» **Brief**
Render every line of text across all the items below as one numbered list, skipping any blank lines. Leave the pictures out of your answer.

Items taken from a data source
============
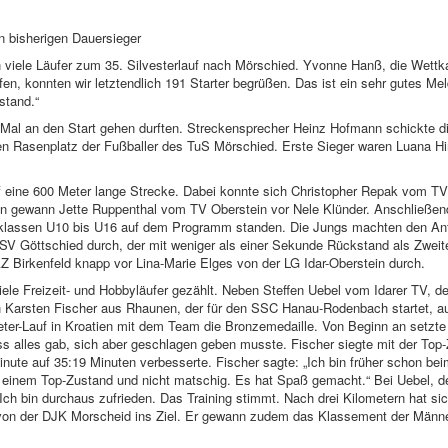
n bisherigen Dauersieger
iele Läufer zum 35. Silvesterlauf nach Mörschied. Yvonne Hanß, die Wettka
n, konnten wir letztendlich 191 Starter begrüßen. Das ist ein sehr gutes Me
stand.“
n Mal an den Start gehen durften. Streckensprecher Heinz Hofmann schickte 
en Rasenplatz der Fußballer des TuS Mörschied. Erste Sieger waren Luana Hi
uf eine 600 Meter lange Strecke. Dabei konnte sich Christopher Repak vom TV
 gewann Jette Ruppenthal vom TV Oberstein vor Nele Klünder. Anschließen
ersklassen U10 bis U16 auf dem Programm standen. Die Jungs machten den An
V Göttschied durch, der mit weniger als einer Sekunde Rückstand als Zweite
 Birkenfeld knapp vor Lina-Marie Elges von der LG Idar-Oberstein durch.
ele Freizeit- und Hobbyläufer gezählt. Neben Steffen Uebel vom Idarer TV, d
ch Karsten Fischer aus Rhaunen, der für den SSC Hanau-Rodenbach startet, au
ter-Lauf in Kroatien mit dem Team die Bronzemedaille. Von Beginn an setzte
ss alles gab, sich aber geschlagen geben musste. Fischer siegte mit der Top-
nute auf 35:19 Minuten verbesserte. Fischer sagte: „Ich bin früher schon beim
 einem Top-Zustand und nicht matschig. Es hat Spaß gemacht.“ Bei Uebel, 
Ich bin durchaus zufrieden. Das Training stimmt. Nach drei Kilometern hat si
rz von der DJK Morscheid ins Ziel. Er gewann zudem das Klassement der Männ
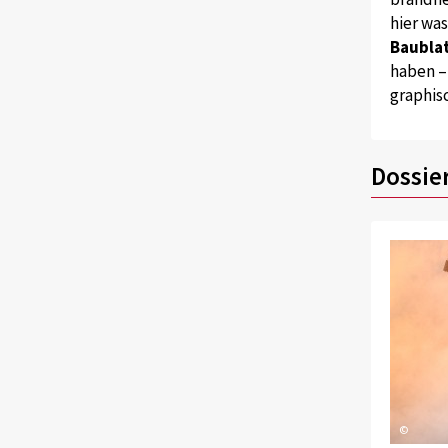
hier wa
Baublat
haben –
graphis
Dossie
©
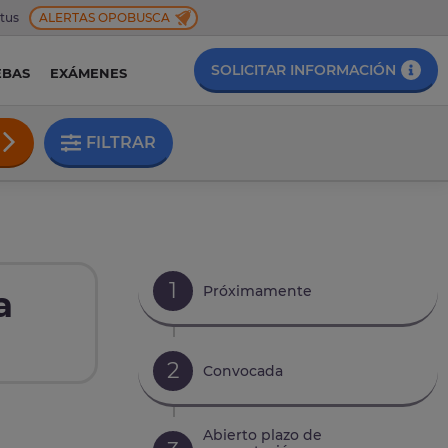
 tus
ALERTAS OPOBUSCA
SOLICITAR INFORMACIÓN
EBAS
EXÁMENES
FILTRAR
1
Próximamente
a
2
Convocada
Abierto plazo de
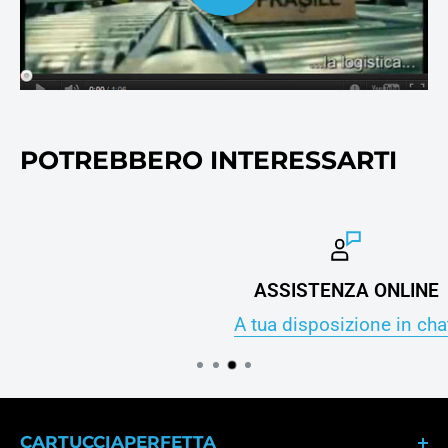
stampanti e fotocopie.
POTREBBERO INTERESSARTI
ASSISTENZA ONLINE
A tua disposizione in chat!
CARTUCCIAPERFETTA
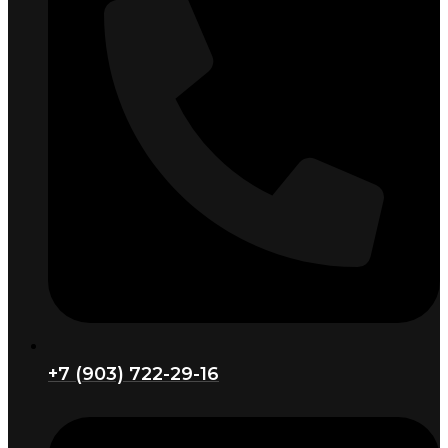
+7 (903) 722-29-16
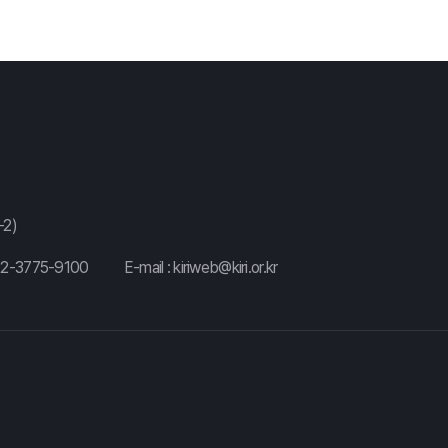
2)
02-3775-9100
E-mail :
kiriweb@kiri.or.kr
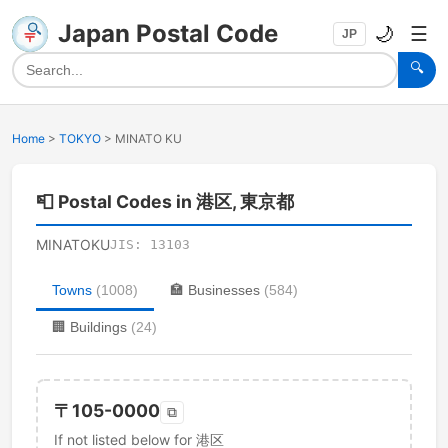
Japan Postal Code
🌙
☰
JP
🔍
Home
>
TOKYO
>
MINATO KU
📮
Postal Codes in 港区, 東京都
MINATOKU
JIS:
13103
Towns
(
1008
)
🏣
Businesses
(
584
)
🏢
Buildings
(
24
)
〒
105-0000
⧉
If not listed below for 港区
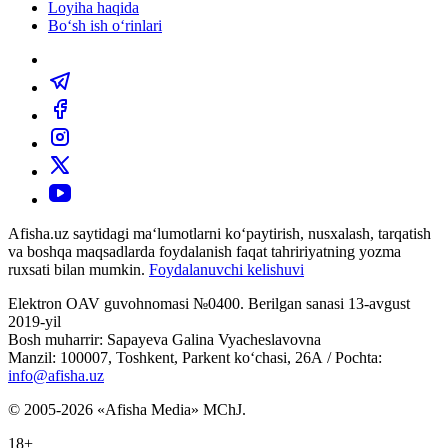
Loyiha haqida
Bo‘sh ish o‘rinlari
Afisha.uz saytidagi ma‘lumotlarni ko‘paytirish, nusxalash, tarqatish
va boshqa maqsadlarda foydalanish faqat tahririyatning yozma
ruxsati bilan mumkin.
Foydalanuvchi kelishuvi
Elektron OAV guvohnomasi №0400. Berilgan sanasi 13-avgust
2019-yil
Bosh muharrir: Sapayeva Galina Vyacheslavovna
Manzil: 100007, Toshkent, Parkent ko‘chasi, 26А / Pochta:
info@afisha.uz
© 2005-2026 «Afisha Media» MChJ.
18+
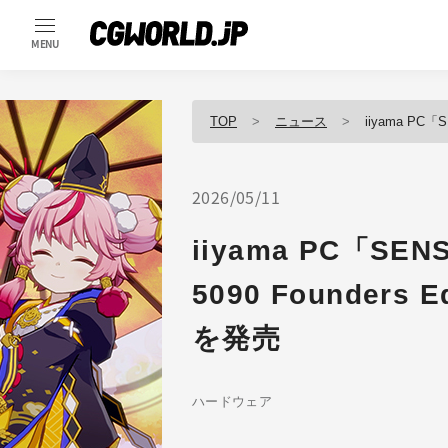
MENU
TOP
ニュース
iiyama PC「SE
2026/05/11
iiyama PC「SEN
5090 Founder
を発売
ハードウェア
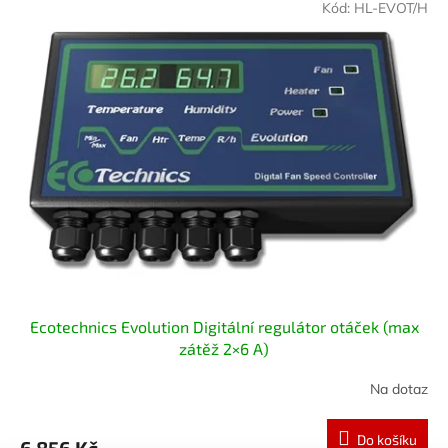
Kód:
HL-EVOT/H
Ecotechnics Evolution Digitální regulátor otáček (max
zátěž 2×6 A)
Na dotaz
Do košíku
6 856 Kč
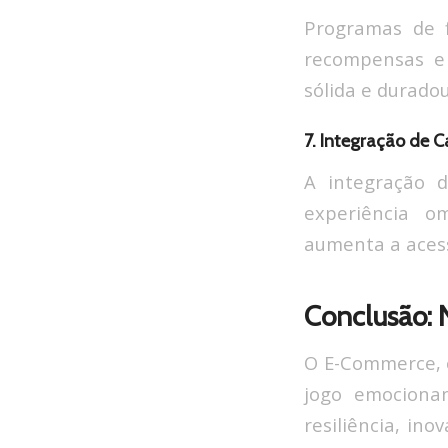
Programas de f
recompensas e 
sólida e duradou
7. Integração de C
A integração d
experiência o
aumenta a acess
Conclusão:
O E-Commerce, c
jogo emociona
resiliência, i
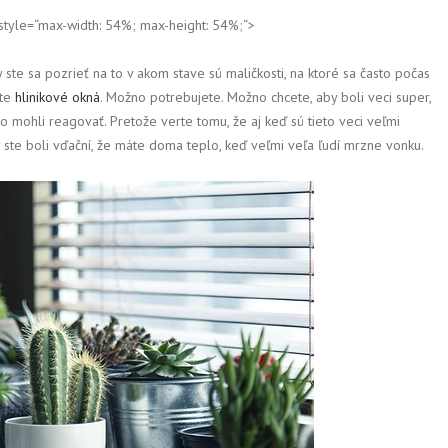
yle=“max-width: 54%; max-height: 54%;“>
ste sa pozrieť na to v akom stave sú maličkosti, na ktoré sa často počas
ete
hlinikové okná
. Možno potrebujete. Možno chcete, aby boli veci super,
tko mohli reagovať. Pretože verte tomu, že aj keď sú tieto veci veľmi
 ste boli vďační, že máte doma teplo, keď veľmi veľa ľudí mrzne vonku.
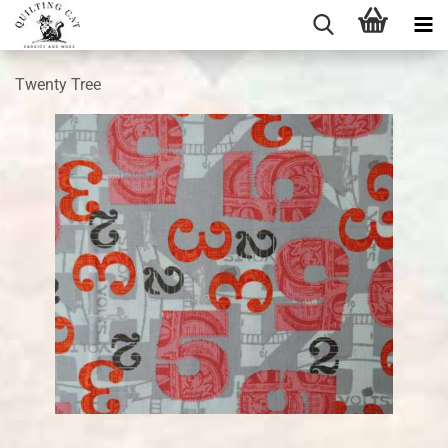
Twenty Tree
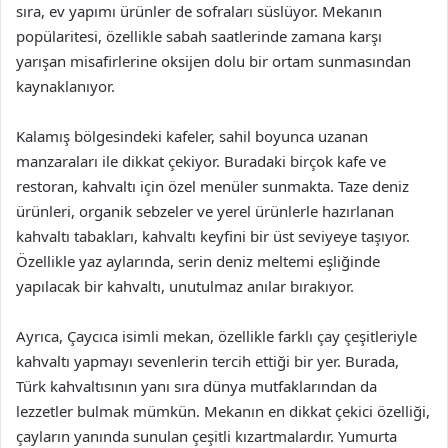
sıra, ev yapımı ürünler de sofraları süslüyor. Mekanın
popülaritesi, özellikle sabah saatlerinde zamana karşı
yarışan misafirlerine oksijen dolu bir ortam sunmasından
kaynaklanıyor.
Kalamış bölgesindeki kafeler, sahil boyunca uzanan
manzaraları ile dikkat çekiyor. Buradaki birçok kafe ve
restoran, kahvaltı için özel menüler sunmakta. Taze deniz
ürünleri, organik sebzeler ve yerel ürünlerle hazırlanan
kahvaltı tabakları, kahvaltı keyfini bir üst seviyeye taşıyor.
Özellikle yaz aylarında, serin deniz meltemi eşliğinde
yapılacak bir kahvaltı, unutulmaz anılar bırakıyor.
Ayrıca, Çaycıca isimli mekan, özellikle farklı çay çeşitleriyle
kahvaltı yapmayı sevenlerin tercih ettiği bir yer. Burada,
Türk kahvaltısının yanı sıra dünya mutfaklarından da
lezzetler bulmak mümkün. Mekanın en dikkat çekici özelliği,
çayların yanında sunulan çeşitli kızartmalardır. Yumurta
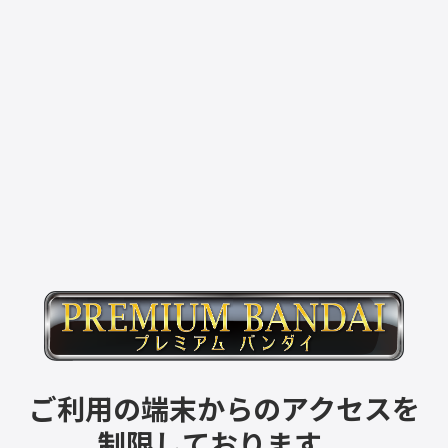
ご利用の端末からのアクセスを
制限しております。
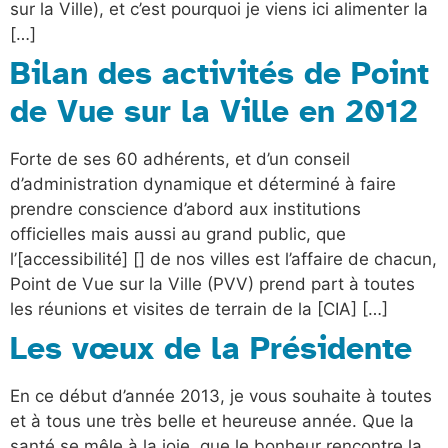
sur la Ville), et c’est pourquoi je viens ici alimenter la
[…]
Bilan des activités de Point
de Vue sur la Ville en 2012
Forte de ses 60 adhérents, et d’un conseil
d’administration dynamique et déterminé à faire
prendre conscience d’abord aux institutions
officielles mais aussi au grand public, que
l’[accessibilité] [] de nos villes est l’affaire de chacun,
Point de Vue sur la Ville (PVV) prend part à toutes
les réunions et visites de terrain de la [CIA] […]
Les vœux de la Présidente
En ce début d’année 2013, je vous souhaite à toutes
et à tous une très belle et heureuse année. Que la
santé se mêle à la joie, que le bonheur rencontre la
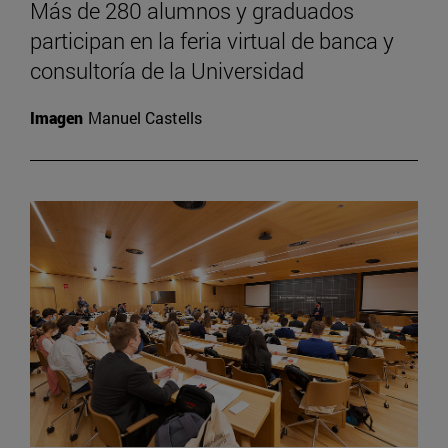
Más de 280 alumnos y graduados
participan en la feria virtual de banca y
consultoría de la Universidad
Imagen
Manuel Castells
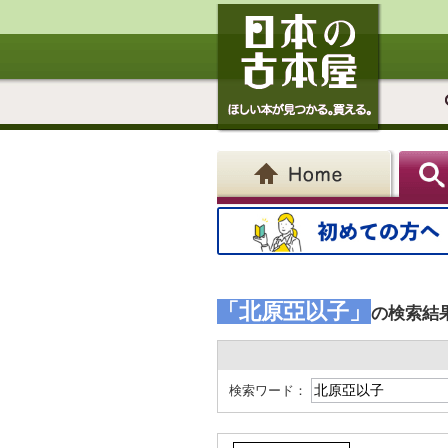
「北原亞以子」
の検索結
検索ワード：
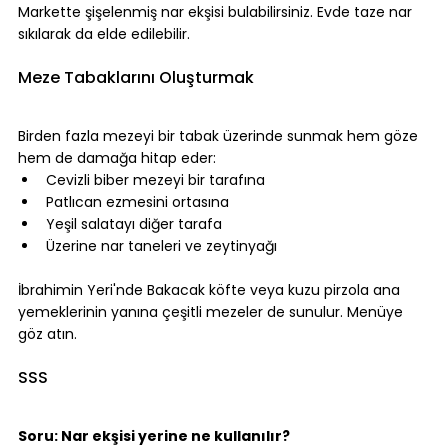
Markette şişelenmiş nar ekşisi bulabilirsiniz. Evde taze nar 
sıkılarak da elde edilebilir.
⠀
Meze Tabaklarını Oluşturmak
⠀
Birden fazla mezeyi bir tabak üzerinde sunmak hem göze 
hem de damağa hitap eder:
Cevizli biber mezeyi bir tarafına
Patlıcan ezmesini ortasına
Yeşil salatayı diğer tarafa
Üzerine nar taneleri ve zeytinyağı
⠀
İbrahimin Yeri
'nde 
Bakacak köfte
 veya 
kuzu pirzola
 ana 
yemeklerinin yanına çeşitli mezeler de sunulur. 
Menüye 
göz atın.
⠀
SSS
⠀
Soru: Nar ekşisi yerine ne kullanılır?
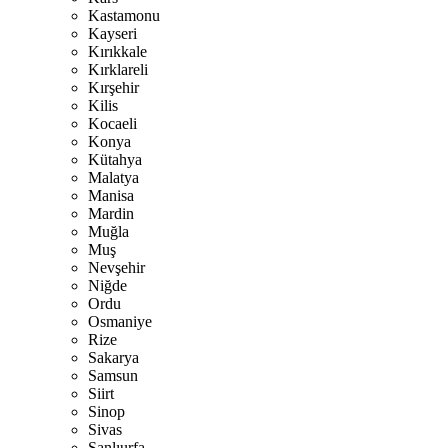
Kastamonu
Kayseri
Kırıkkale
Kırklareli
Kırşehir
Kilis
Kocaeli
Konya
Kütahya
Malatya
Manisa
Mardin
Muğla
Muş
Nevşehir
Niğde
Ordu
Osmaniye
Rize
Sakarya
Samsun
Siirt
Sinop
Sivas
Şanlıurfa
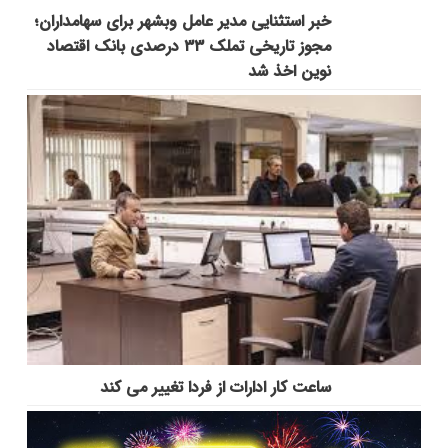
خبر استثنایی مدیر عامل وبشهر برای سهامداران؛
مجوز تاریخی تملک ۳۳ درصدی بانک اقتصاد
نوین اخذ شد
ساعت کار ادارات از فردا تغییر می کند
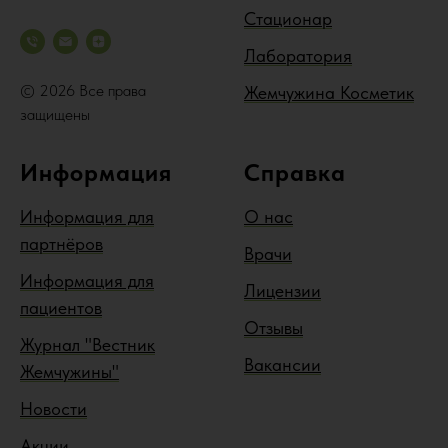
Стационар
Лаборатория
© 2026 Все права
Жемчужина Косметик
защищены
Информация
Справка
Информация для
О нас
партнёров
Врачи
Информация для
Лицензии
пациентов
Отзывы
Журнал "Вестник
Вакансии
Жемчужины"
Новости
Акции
============
» **Output**
1. n bisherigen Dauersieger
2. iele Läufer zum 35. Silvesterlauf nach Mörschied. Yvonne Hanß, die Wettka
3. n, konnten wir letztendlich 191 Starter begrüßen. Das ist ein sehr gutes Me
4. stand.“
5. n Mal an den Start gehen durften. Streckensprecher Heinz Hofmann schickte 
6. en Rasenplatz der Fußballer des TuS Mörschied. Erste Sieger waren Luana Hi
7. uf eine 600 Meter lange Strecke. Dabei konnte sich Christopher Repak vom TV
8.  gewann Jette Ruppenthal vom TV Oberstein vor Nele Klünder. Anschließen
9. ersklassen U10 bis U16 auf dem Programm standen. Die Jungs machten den An
10. V Göttschied durch, der mit weniger als einer Sekunde Rückstand als Zweite
11.  Birkenfeld knapp vor Lina-Marie Elges von der LG Idar-Oberstein durch.
12. ele Freizeit- und Hobbyläufer gezählt. Neben Steffen Uebel vom Idarer TV, d
13. ch Karsten Fischer aus Rhaunen, der für den SSC Hanau-Rodenbach startet, au
14. ter-Lauf in Kroatien mit dem Team die Bronzemedaille. Von Beginn an setzte
15. ss alles gab, sich aber geschlagen geben musste. Fischer siegte mit der Top-
16. nute auf 35:19 Minuten verbesserte. Fischer sagte: „Ich bin früher schon beim
17.  einem Top-Zustand und nicht matschig. Es hat Spaß gemacht.“ Bei Uebel, 
18. Ich bin durchaus zufrieden. Das Training stimmt. Nach drei Kilometern hat si
19. rz von der DJK Morscheid ins Ziel. Er gewann zudem das Klassement der Männ
20. hier wa
21. Baublat
22. haben –
23. graphis
24. Dossie
25. ©
26.  tus
27. ALERTAS OPOBUSCA
28. SOLICITAR INFORMACIÓN
29. EBAS
30. EXÁMENES
31. FILTRAR
32. 1
33. Próximamente
34. a
35. 2
36. Convocada
37. Abierto plazo de
38. stampanti e fotocopie.
39. POTREBBERO INTERESSARTI
40. ASSISTENZA ONLINE
41. A tua disposizione in chat!
42. CARTUCCIAPERFETTA
43. +7 (903) 722-29-16
44. 2)
45. 02-3775-9100
46. E-mail :
47. kiriweb@kiri.or.kr
48. Japan Postal Code
49. 🌙
50. ☰
51. JP
52. 🔍
53. Home
54. >
55. TOKYO
56. >
57. MINATO KU
58. 📮
59. Postal Codes in 港区, 東京都
60. MINATOKU
61. JIS:
62. 13103
63. Towns
64. (
65. 1008
66. )
67. 🏣
68. Businesses
69. (
70. 584
71. )
72. 🏢
73. Buildings
74. (
75. 24
76. )
77. 〒
78. 105-0000
79. ⧉
80. If not listed below for 港区
81. Loyiha haqida
82. Bo‘sh ish o‘rinlari
83. Afisha.uz saytidagi ma‘lumotlarni ko‘paytirish, nusxalash, tarqatish
84. va boshqa maqsadlarda foydalanish faqat tahririyatning yozma
85. ruxsati bilan mumkin.
86. Foydalanuvchi kelishuvi
87. Elektron OAV guvohnomasi №0400. Berilgan sanasi 13-avgust
88. 2019-yil
89. Bosh muharrir: Sapayeva Galina Vyacheslavovna
90. Manzil: 100007, Toshkent, Parkent ko‘chasi, 26А / Pochta:
91. info@afisha.uz
92. © 2005-2026 «Afisha Media» MChJ.
93. 18+
94. MENU
95. TOP
96. ニュース
97. iiyama PC「SE
98. 2026/05/11
99. iiyama PC「SEN
100. 5090 Founder
101. を発売
102. ハードウェア
103. Kód:
104. HL-EVOT/H
105. Ecotechnics Evolution Digitální regulátor otáček (max
106. zátěž 2×6 A)
107. Na dotaz
108. Do košíku
109. 6 856 Kč
110. Programas de f
111. recompensas e 
112. sólida e duradou
113. 7. Integração de C
114. A integração d
115. experiência o
116. aumenta a acess
117. Conclusão:
118. O E-Commerce, c
119. jogo emociona
120. resiliência, i
121. yle=“max-width: 54%; max-height: 54%;“>
122. ste sa pozrieť na to v akom stave sú maličkosti, na ktoré sa často počas
123. ete
124. hlinikové okná
125. . Možno potrebujete. Možno chcete, aby boli veci super,
126. tko mohli reagovať. Pretože verte tomu, že aj keď sú tieto veci veľmi
127.  ste boli vďační, že máte doma teplo, keď veľmi veľa ľudí mrzne vonku.
128. Twenty Tree
129. sıra, ev yapımı ürünler de sofraları süslüyor. Mekanın
130. popülaritesi, özellikle sabah saatlerinde zamana karşı
131. yarışan misafirlerine oksijen dolu bir ortam sunmasından
132. kaynaklanıyor.
133. Kalamış bölgesindeki kafeler, sahil boyunca uzanan
134. manzaraları ile dikkat çekiyor. Buradaki birçok kafe ve
135. restoran, kahvaltı için özel menüler sunmakta. Taze deniz
136. ürünleri, organik sebzeler ve yerel ürünlerle hazırlanan
137. kahvaltı tabakları, kahvaltı keyfini bir üst seviyeye taşıyor.
138. Özellikle yaz aylarında, serin deniz meltemi eşliğinde
139. yapılacak bir kahvaltı, unutulmaz anılar bırakıyor.
140. Ayrıca, Çaycıca isimli mekan, özellikle farklı çay çeşitleriyle
141. kahvaltı yapmayı sevenlerin tercih ettiği bir yer. Burada,
142. Türk kahvaltısının yanı sıra dünya mutfaklarından da
143. lezzetler bulmak mümkün. Mekanın en dikkat çekici özelliği,
144. çayların yanında sunulan çeşitli kızartmalardır. Yumurta
145. ご利用の端末からのアクセスを
146. 制限しております。
147. sur la Ville), et c’est pourquoi je viens ici alimenter la
148. […]
149. Bilan des activités de Point
150. de Vue sur la Ville en 2012
151. Forte de ses 60 adhérents, et d’un conseil
152. d’administration dynamique et déterminé à faire
153. prendre conscience d’abord aux institutions
154. officielles mais aussi au grand public, que
155. l’[accessibilité] [] de nos villes est l’affaire de chacun,
156. Point de Vue sur la Ville (PVV) prend part à toutes
157. les réunions et visites de terrain de la [CIA] […]
158. Les vœux de la Présidente
159. En ce début d’année 2013, je vous souhaite à toutes
160. et à tous une très belle et heureuse année. Que la
161. santé se mêle à la joie, que le bonheur rencontre la
162. Más de 280 alumnos y graduados
163. participan en la feria virtual de banca y
164. consultoría de la Universidad
165. Imagen
166. Manuel Castells
167. 「北原亞以子」
168. の検索結
169. 検索ワード：
170. Markette şişelenmiş nar ekşisi bulabilirsiniz. Evde taze nar 
171. sıkılarak da elde edilebilir.
172. ⠀
173. Meze Tabaklarını Oluşturmak
174. ⠀
175. Birden fazla mezeyi bir tabak üzerinde sunmak hem göze 
176. hem de damağa hitap eder:
177. Cevizli biber mezeyi bir tarafına
178. Patlıcan ezmesini ortasına
179. Yeşil salatayı diğer tarafa
180. Üzerine nar taneleri ve zeytinyağı
181. ⠀
182. İbrahimin Yeri
183. 'nde 
184. Bakacak köfte
185.  veya 
186. kuzu pirzola
187.  ana 
188. yemeklerinin yanına çeşitli mezeler de sunulur. 
189. Menüye 
190. göz atın.
191. ⠀
192. SSS
193. ⠀
194. Soru: Nar ekşisi yerine ne kullanılır?
195. Kastamonu
196. Kayseri
197. Kırıkkale
198. Kırklareli
199. Kırşehir
200. Kilis
201. Kocaeli
202. Konya
203. Kütahya
204. Malatya
205. Manisa
206. Mardin
207. Muğla
208. Muş
209. Nevşehir
210. Niğde
211. Ordu
212. Osmaniye
213. Rize
214. Sakarya
215. Samsun
216. Siirt
217. Sinop
218. Sivas
219. Şanlıurfa
220. خبر استثنایی مدیر عامل وبشهر برای سهامداران؛
221. مجوز تاریخی تملک ۳۳ درصدی بانک اقتصاد
222. نوین اخذ شد
223. ساعت کار ادارات از فردا تغییر می کند
224. Стационар
225. Лаборатория
226. © 2026 Все права
227. Жемчужина Косметик
228. защищены
229. Информация
230. Справка
231. Информация для
232. О нас
233. партнёров
234. Врачи
235. Информация для
236. Лицензии
237. пациентов
238. Отзывы
239. Журнал "Вестник
240. Вакансии
241. Жемчужины"
242. Новости
243. Акции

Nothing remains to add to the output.